Before you, I have pushed away a myriad of men for reasons quite unexplainable. I confined myself to imaginary boundaries that I thought were built to protect me. I thought these boundaries would keep my from harm. I thought that if I avoided dates, kept things casual, and flirted just enough (while keeping myself from falling), I would be okay. If I didnít cross any lines, my life would be just fine. Before you, I was afraid to fall.
But all of that changed when you came. There was something that made me feel drawn unto you, something I can’t quite explain. It must have been your sleepy eyes, or your warm smile or probably your strong and inviting personality.
In the midst of the exchange of stories and song lyrics, I was suddenly tiptoeing towards the line that I have actively avoided so many times before. Before you, I was so afraid to fall. But now because of you, I am ready. I am no longer afraid. I can bravely say that I have fallen.
You keep on asking me why I chose to love you, of all people, when I could fall in love with somebody else. As talkative as I may be, when it comes to you, I am always speechless; So bear with me as I try to explain why I fell in love with you. I fell in love with you because with you, everything seems to come naturally. I don’t feel the need to try to impress you, because you accept me for who I already am. You are willing to love me for who I am, not for who I was nor for who I might become.
You are willing to support me and guide me through every decision that I make. You show this by understanding why I need to pull off all-nighters, by relentlessly listening to all of my repetitive rants, by enduring my crankiness, and by comforting me when I let my thoughts eat my alive. You constantly reassure me that everything will be alright soon, that everything will be worth it in the end. You accept my quirks and even find them cute (although I find them really annoying). You choose to love me not only despite of my flaws, but also because of them.

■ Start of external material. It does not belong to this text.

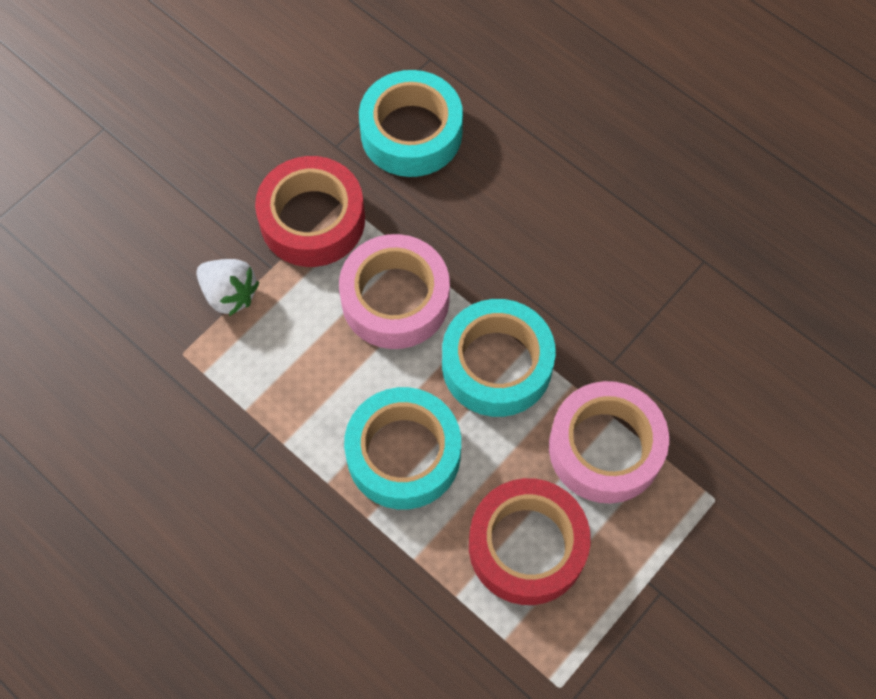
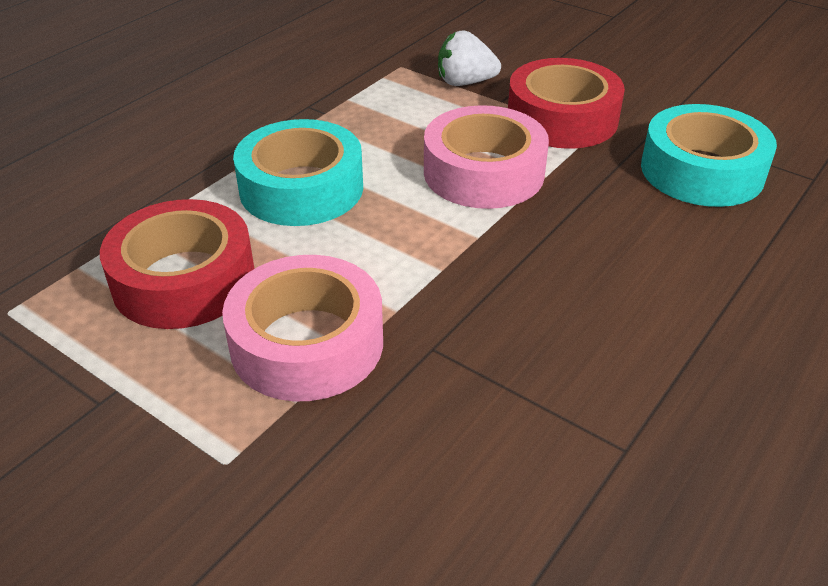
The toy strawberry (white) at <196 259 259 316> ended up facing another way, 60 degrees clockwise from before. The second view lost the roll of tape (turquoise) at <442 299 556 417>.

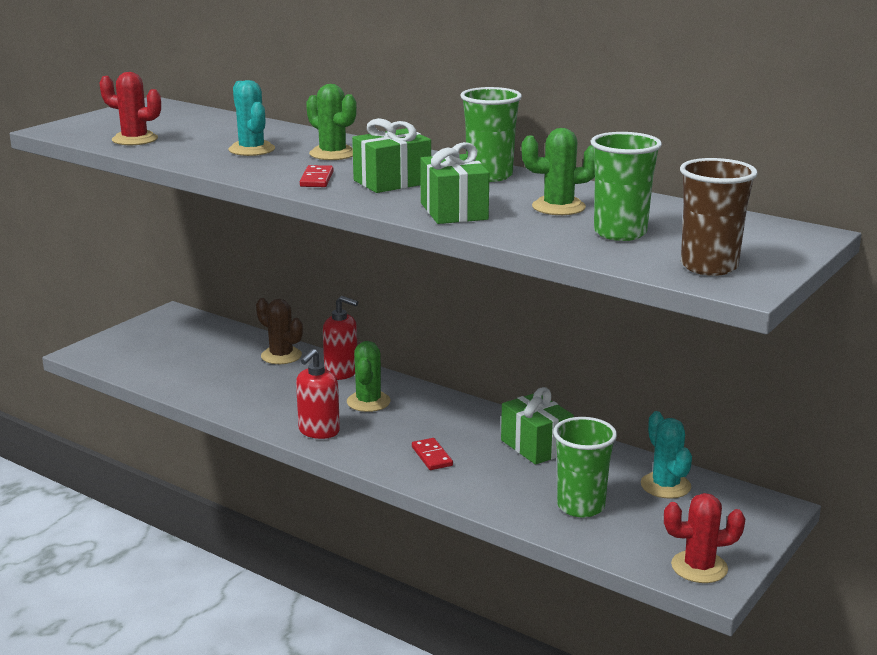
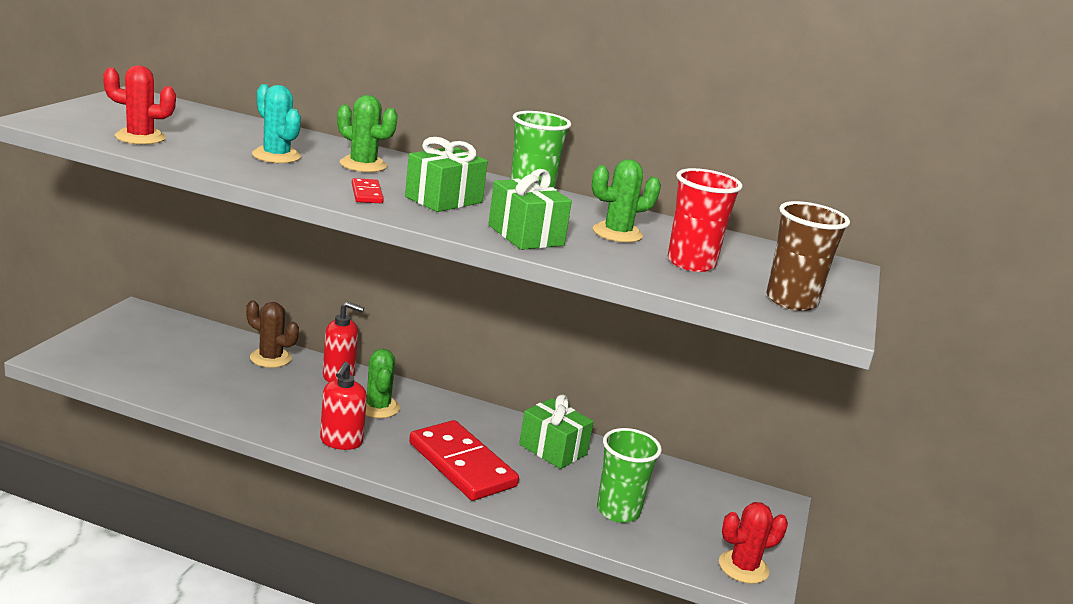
The size of the domino piece (scarlet) at <412 438 453 470> changed by a factor of 2.32. What was the beaker (green) at <590 132 662 241> turned into the beaker (scarlet) at <668 168 742 272>. The second view lost the cactus (turquoise) at <641 411 692 499>.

You love me for me, and I hope you know that I love you for who you are.
I will love you and all that you come with – your fears, your hopes, your past, your insecurities, your evils, and all the other parts of you that you are afraid to show other people. The parts of you that are tender and need to be handled with care. You need not be scared to introduce me to your monsters, I will try to tame them and fight them with you. We will fight them together. You can show me your scars, I will not be afraid of them.
I have heard this so many times before but I’ve only started to understand it now that I have you – love is all about choice, much like everything else in life.
And my love, I choose to love you. Always, despite everything. I will choose to love you.